Published: Monday, Dec. 2, 2013 11:03 p.m. CDT

WINFIELD – With a split vote of 3 to 2 from its Village Board, Winfield will issue general obligation debt certificates to pay for more than $4 million of roadway work.

Nearly 30 percent of Winfield's roads are in failing condition. If the village were to wait five years to complete repairs to bring the roads up to Illinois Department of Transportation standards, the project cost would rise to $10 million, Village Manager Curt Barrett said.

"What has happened for years is the repair and payments and maintenance of roads has been kicked down the road, and that's gotten us into the hole we're in with our funding," Barrett said.

However, not all village trustees agreed with the numbers presented by village staff at the Nov. 21 meeting. Some said the public is being misled by the projected rise in costs.

"The math in this village always seems to be highlighted to the highest possible amount of fear that we can raise in the village," said Trustee Tony Reyes.

Reyes said the village should not move forward with the issuance of $4.4 million of general obligation debt certificates without first getting permission from the public. He was joined in opposition by many residents who spoke against the plan at the meeting.

A year ago, a citizen-sponsored referendum measure that was passed by voters said the village should come to residents with a referendum if they want to spend more than $1 million on a new project in a single fiscal year. However, the referendum question was non-binding.

The issuance of certificates to fund the roadwork was supported by Trustees Jack Bajor, James McCurdy and Phillip Mustes, with Reyes and Trustee Tim Allen in opposition.

"If we're trying to appeal to people to invest money in the village, large sums of money – whether they're buying here, building here, investing here in a business – we need to show them that we have the courage and the stability, the responsibility and the maturity, to do what's right and take care of basic services," Mustes said.

The general obligation debt certificates will be repaid by the village during the course of 20 years, beginning with an additional tax levy of about $200,000 in the coming year, Barrett said.
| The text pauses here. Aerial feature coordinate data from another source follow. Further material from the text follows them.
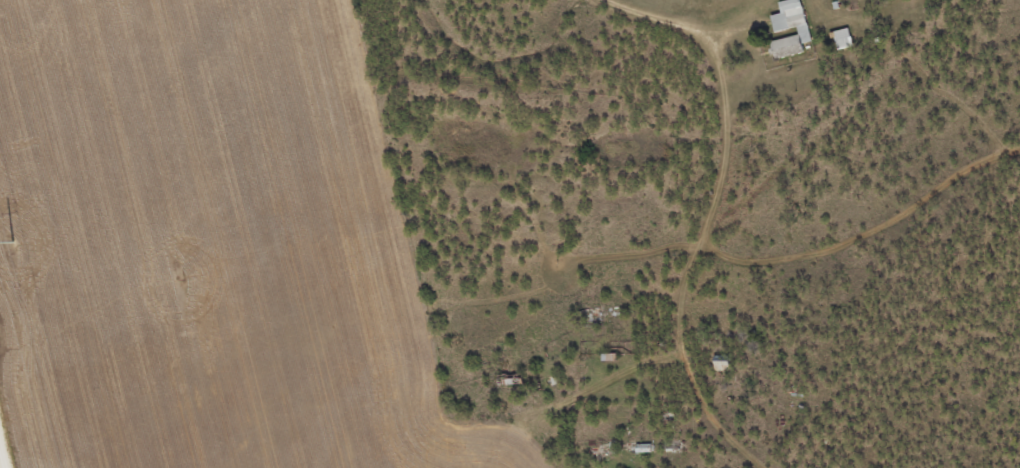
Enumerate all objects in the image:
building: (782, 32)
building: (845, 41)
road: (723, 118)
power tower: (14, 243)
building: (725, 364)

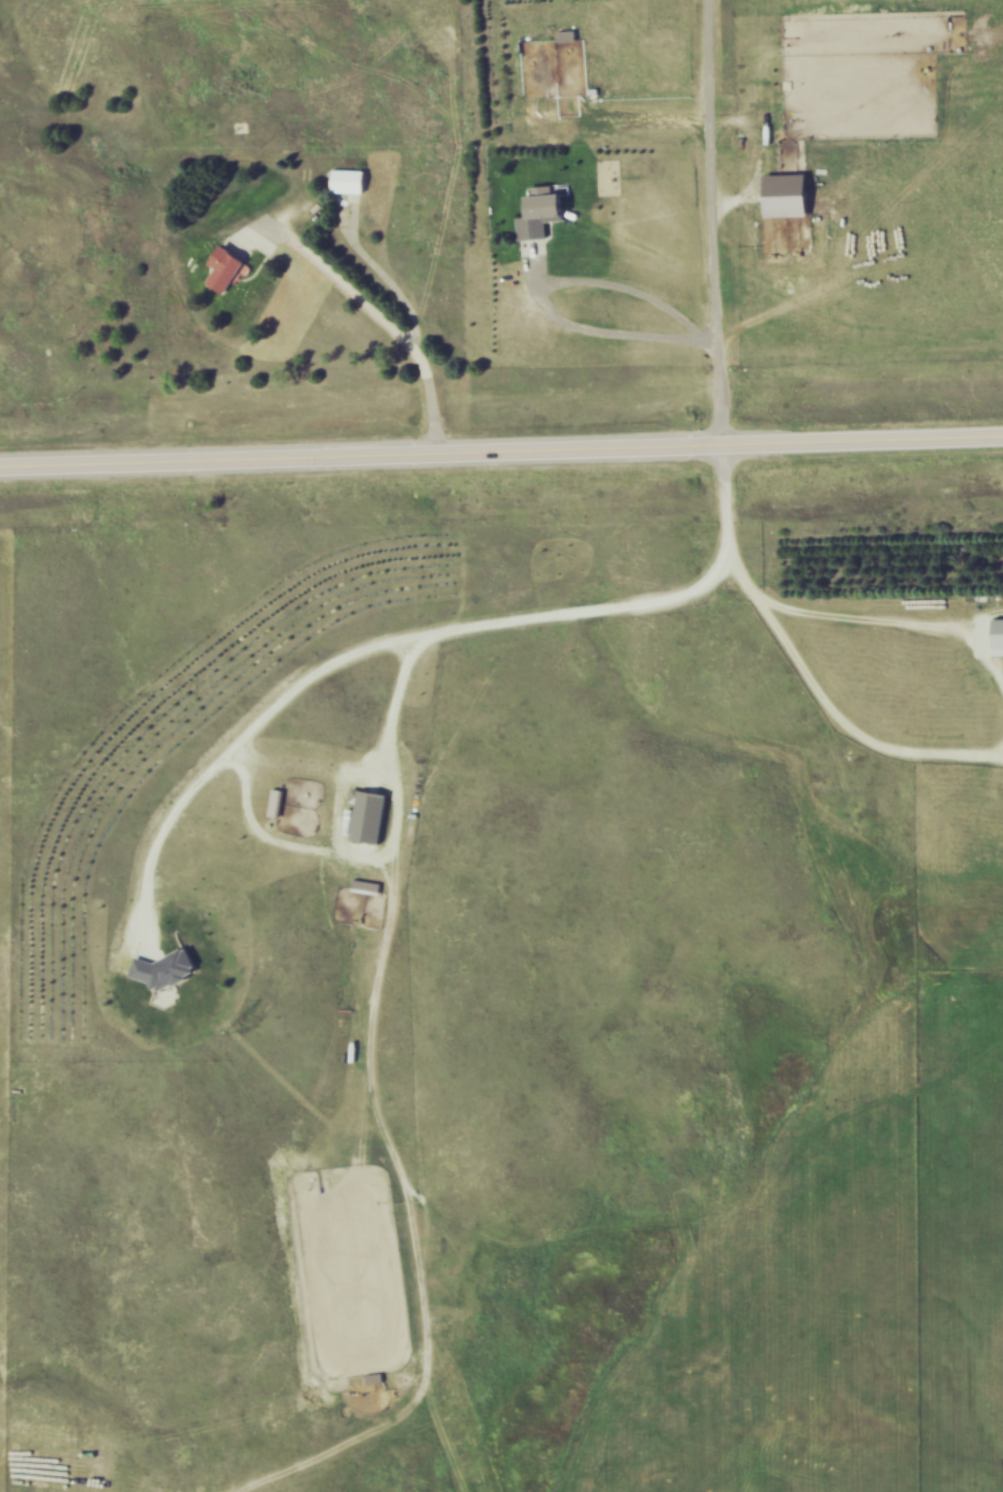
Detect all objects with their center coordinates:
building: (571, 34)
building: (351, 179)
building: (543, 212)
road: (645, 252)
building: (229, 267)
road: (386, 327)
road: (501, 461)
road: (719, 467)
building: (1000, 635)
The levy for this project will be adjusted annually based on the Consumer Price Index.

Residents living in a $235,000 house – the village's average home value – can expect to see a $49 increase on their annual property tax bill, he said.
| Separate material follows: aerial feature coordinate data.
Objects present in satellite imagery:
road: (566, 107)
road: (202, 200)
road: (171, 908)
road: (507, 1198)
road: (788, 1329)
Over time, the repayments for the debt certificates could be supported through sales tax revenues from new developments.

However, Allen pointed to the decision by the Village Board to overturn a commercial rezoning of Roosevelt Road this summer as a setback to bringing new developments to the village.

"This action had the effect of setting the village back two years in a quest for some – including myself – to create sustainable revenues through commercial taxes, commercial taxes that wouldn't involve increasing the tax burden on residents," said Allen, who read from a statement he prepared for the meeting.

Proceeds from the issuance of the debt certificates must be used for Winfield roadwork, Barrett said. Much of the work is planned for the upcoming construction season.